No despacho, Moraes destacou a proibição do envio desse tipo de informação ao Cremesp e o respeito ao sigilo médico-paciente. “Caso os dados não tenham sido compartilhados, ficam os entes cientificados, desde logo, sobre a proibição de fornecerem dados pessoais constantes de prontuários médicos de pacientes que realizaram aborto legal”, registra o documento.
A atual legislação brasileira permite a interrupção da gestação quando há risco para a vida da mulher, em casos de anencefalia do feto e quando a gravidez é decorrente de estupro.
A prefeitura paulistana está sob investigação desde maio pela Polícia Civil por suposto acesso a dados sigilosos de pacientes que fizeram aborto legal no Hospital Vila Nova Cachoeirinha. A unidade de saúde, que era referência para a realização desse tipo de procedimento, deixou de oferecer o serviço após determinação da gestão municipal sob justificativa de atender a demanda por cirurgias de endometriose.
O Secretário de Saúde da prefeitura, Luiz Carlos Zamarco, admitiu na época o acesso às informações sensíveis das pacientes com a mesma justificativa de fiscalização do procedimento, hoje trazida pelo Cremesp. "Existe aqui na secretaria uma equipe que avalia não só prontuários do Cachoerinha, mas de todos os hospitais, para saber os procedimentos que estão ocorrendo e se estão feitos dentro da lei. Então, a equipe técnica, junto com o Cremesp, tem autorização de verificar prontuários onde existe suspeita de irregularidade", disse.
As mudanças no acesso ao procedimento na capital paulista ocorreram num momento em que outras iniciativas, vindas da classe médica e de parte do Legislativo, tentaram restringir a realização do aborto no país.

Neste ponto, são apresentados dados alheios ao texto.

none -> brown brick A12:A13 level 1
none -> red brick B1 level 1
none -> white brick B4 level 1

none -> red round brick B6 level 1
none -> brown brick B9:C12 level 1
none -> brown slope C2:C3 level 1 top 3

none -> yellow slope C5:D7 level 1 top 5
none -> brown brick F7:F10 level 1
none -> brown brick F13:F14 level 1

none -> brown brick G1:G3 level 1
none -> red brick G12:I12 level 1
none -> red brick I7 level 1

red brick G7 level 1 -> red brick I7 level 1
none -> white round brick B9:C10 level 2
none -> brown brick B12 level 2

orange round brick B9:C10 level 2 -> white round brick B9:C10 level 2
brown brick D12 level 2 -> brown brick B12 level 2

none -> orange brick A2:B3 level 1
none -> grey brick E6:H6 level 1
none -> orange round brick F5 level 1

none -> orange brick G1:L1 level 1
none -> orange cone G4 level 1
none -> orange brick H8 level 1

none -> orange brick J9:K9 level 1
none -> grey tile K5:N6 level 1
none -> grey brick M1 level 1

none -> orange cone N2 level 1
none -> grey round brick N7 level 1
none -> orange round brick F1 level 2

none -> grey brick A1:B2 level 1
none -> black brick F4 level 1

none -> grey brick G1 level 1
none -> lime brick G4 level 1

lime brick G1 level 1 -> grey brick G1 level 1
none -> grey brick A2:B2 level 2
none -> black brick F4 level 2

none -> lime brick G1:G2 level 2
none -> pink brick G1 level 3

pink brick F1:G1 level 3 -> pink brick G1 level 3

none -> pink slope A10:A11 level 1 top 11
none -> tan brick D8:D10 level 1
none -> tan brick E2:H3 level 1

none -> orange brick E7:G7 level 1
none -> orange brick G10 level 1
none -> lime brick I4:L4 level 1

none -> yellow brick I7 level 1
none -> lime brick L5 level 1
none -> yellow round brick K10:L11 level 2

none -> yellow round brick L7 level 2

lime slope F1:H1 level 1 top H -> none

No primeiro semestre, o Conselho Federal de Medicina (CFM) publicou resolução para proibir o aborto legal após a 22ª semana de gestação, incluindo nas circunstâncias atualmente permitidas por lei. A resolução foi derrubada por Alexandre de Moraes. O ministro também determinou a prestação de esclarecimentos pela Secretaria de Saúde de São Paulo sobre o funcionamento dos serviços de aborto legal dos hospitais municipais.
Em paralelo, o plenário da Câmara aprovou, em junho, o regime de urgência de um projeto de lei que igualava a pena para quem praticasse o aborto após as 22 semanas de gestação ao crime de homicídio. Houve forte reação pública contra a proposta, que acabou engavetada pelo presidente da Casa, Arthur Lira (PP-AL).
Nas últimas semanas, integrantes da bancada religiosa da Câmara voltaram ao tema. A Comissão de Constituição e Justiça (CCJ) aprovou, na semana passada, Proposta de Emenda à Constituição (PEC) que, na prática, que proibiria de forma integral a realização de aborto no Brasil. A proposta sugere mudar a redação do artigo 5° da Constituição Federal, referente aos direitos fundamentais, para determinar a inviolabilidade do direito à vida “desde a concepção”.